The problem: Below are some records. Copy every line in them that holds "fill".

━━ Provided data ━━

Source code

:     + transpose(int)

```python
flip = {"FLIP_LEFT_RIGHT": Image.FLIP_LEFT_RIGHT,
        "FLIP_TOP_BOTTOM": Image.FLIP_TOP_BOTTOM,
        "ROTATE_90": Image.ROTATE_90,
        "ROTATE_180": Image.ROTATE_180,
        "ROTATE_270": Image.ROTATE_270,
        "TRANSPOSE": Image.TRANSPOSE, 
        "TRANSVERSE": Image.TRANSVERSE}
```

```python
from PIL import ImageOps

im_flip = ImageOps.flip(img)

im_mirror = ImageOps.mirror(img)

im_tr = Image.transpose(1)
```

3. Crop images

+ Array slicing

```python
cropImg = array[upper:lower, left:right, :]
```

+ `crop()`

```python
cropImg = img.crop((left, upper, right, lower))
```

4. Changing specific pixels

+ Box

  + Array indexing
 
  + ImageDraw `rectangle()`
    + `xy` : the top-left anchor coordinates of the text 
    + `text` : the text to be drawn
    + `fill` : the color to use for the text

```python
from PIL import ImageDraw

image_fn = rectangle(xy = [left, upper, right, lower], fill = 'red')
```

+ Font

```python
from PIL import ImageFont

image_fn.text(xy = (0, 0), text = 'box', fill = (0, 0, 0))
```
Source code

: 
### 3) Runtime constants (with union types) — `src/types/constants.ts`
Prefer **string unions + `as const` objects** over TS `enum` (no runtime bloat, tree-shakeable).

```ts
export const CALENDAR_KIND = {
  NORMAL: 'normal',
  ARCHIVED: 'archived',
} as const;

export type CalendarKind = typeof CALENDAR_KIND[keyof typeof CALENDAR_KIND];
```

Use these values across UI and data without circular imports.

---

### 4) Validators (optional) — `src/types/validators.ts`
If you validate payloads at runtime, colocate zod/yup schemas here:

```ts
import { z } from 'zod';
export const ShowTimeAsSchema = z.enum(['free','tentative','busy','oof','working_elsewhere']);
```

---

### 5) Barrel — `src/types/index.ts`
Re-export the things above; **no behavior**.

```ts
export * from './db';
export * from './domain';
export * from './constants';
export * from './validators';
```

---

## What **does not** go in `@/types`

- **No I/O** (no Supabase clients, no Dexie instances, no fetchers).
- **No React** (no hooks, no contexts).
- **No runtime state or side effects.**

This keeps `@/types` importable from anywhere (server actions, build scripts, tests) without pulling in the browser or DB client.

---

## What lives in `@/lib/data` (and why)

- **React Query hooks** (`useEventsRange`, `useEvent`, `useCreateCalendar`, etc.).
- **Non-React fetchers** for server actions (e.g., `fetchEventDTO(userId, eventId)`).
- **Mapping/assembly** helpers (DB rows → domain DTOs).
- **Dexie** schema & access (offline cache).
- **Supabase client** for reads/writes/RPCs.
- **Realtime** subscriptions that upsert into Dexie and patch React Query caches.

━━━

Response area:
    + `fill` : the color to use for the text
image_fn = rectangle(xy = [left, upper, right, lower], fill = 'red')
image_fn.text(xy = (0, 0), text = 'box', fill = (0, 0, 0))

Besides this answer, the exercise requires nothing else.